An Independent Approach: Scotch Malt Sales
Scotch Malt Sales was an importer, and later bottler, in Japan that offered some now famous early bottlings in striking 50cl sample bottle presentation. The company started life as an advertising agency called Oskar in 1971, under ownership of the Simamura family. In 1977 the company entered an agreement with Morrison Bowmore to import and sell their products in Japan. This kindled a deeper interest in whisky for the company which led to them opening a member's bar - 'Bar Bowmore' - in Tokyo, and eventually merging with liquor company 'Takaraya' in 1980. The result of this merger was the new company name: Scotch Malt Sales. The importing business of whisky continued, and by 1985 they had launched a mail order business for independent single malt bottlings.
The most famous Scotch Malt Sales bottlings are undoubtedly the 50cl sample type bottlings without seals. These were created by decanting Signatory bottlings, so the stocks technically come from Signatory, which is logical looking at the releases Signatory was putting out at the time such as the 1967 Laphroaigs. The lack of seals, although unthinkable to most whisky bottlers and enthusiasts today, simply reflects the vastly more innocent era in which the presumptive fate of these bottles was short term consumption.
Irrespective of these somewhat questionable practices, there are some remarkable whiskies sheltered in these early series by Scotch Malt Sales. Stunning examples of 1960s and 1970s whisky making that helped to further entrench a passion for Scotch Whisky in Japan, and to help the ongoing growth of independent bottling and wider interest in single malts. Highlights undoubtedly include the 1967 Laphroaig, from the same parcel of casks that Signatory originally purchased from US Laphroaig importer John Gross, this stands as one of the pinnacles of 1960s Islay single malt. Other remarkable bottlings in this auction include the 1964 31 year old Glenfarclas and a 1969 26 year old Springbank: both exemplary illustrations of their respective distillery styles during those classic production eras.

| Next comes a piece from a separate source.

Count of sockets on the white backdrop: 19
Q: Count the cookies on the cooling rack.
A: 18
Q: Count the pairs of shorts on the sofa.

For a long time these bottlings, like many of the most legendary Japanese market releases, have been highly elusive and hard to come by. Unsurprisingly many were consumed, or disappeared into Japan's labyrinthian network of independent whisky bars. For whisky lovers who got into single malts in the 1990s though, they remain an immediately recognisable series of labels and still command great affection. Helped of course by the fact that the whiskies themselves were often stunning, superbly selected examples. To see them at auction today in the UK is a vanishingly scarce occurrence.